Given information:
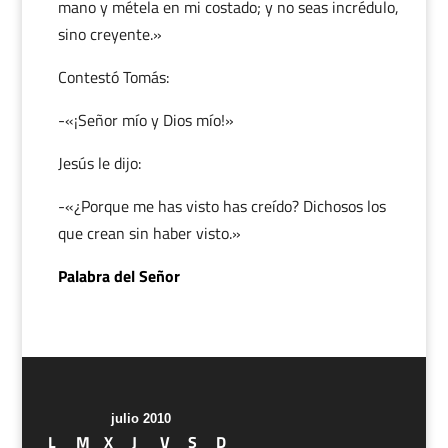
mano y métela en mi costado; y no seas incrédulo,
sino creyente.»
Contestó Tomás:
-«¡Señor mío y Dios mío!»
Jesús le dijo:
-«¿Porque me has visto has creído? Dichosos los
que crean sin haber visto.»
Palabra del Señor
julio 2010
L
M
X
J
V
S
D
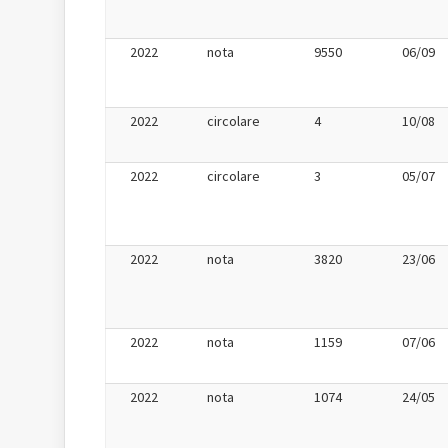
2022
nota
9550
06/09
2022
circolare
4
10/08
2022
circolare
3
05/07
2022
nota
3820
23/06
2022
nota
1159
07/06
2022
nota
1074
24/05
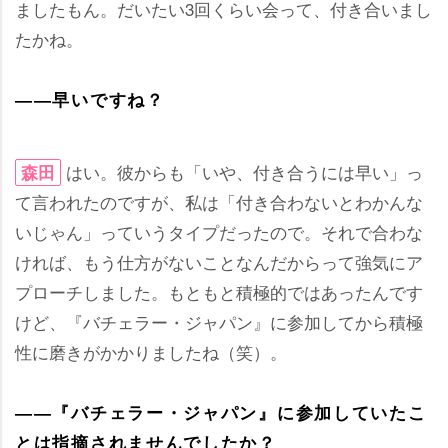
ましたもん。だいたい3回くらい会って、付き合いまし
たかね。
――早いですね？
はい。彼からも「いや、付き合うには早い」っ
森田
て言われたのですが、私は「付き合わないとわかんな
いじゃん」っていうタイプだったので。それで合わな
ければ、もう仕方がないことなんだからって強気にア
プローチしました。もともと積極的ではあったんです
けど、『バチェラー・ジャパン』に参加してから積極
性に磨きがかかりましたね（笑）。
――『バチェラー・ジャパン』に参加していたこ
とは指摘されませんでしたか？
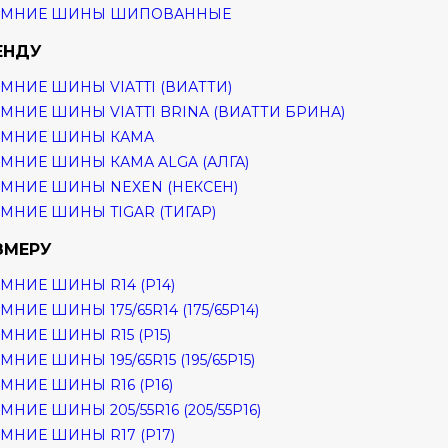
ИМНИЕ ШИНЫ ШИПОВАННЫЕ
ЕНДУ
МНИЕ ШИНЫ VIATTI (ВИАТТИ)
МНИЕ ШИНЫ VIATTI BRINA (ВИАТТИ БРИНА)
ИМНИЕ ШИНЫ КАМА
МНИЕ ШИНЫ КАМА ALGA (АЛГА)
МНИЕ ШИНЫ NEXEN (НЕКСЕН)
МНИЕ ШИНЫ TIGAR (ТИГАР)
ЗМЕРУ
МНИЕ ШИНЫ R14 (Р14)
МНИЕ ШИНЫ 175/65R14 (175/65Р14)
МНИЕ ШИНЫ R15 (Р15)
МНИЕ ШИНЫ 195/65R15 (195/65Р15)
МНИЕ ШИНЫ R16 (Р16)
МНИЕ ШИНЫ 205/55R16 (205/55Р16)
МНИЕ ШИНЫ R17 (Р17)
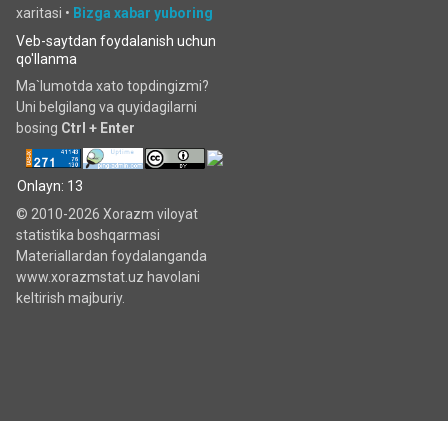
xaritasi
•
Bizga xabar yuboring
Veb-saytdan foydalanish uchun
qo'llanma
Ma`lumotda xato topdingizmi?
Uni belgilang va quyidagilarni
bosing
Ctrl + Enter
Onlayn: 13
© 2010-2026 Xorazm viloyat
statistika boshqarmasi
Materiallardan foydalanganda
www.xorazmstat.uz havolani
keltirish majburiy.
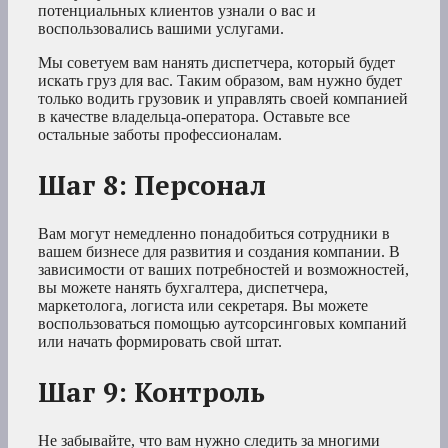
потенциальных клиентов узнали о вас и
воспользовались вашими услугами.
Мы советуем вам нанять диспетчера, который будет
искать груз для вас. Таким образом, вам нужно будет
только водить грузовик и управлять своей компанией
в качестве владельца-оператора. Оставьте все
остальные заботы профессионалам.
Шаг 8: Персонал
Вам могут немедленно понадобиться сотрудники в
вашем бизнесе для развития и создания компании. В
зависимости от ваших потребностей и возможностей,
вы можете нанять бухгалтера, диспетчера,
маркетолога, логиста или секретаря. Вы можете
воспользоваться помощью аутсорсинговых компаний
или начать формировать свой штат.
Шаг 9: Контроль
Не забывайте, что вам нужно следить за многими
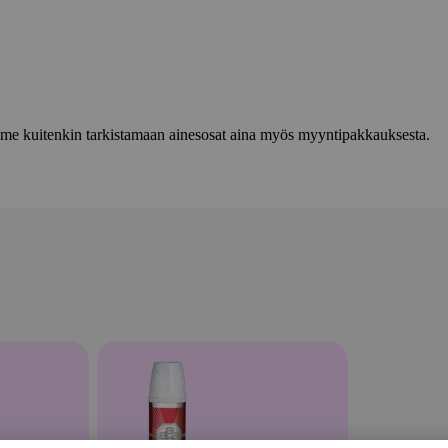
lemme kuitenkin tarkistamaan ainesosat aina myös myyntipakkauksesta.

What the exercise asks:
A single number is the answer: the count of lines above that include the string "バチェラー".

The completed task:
2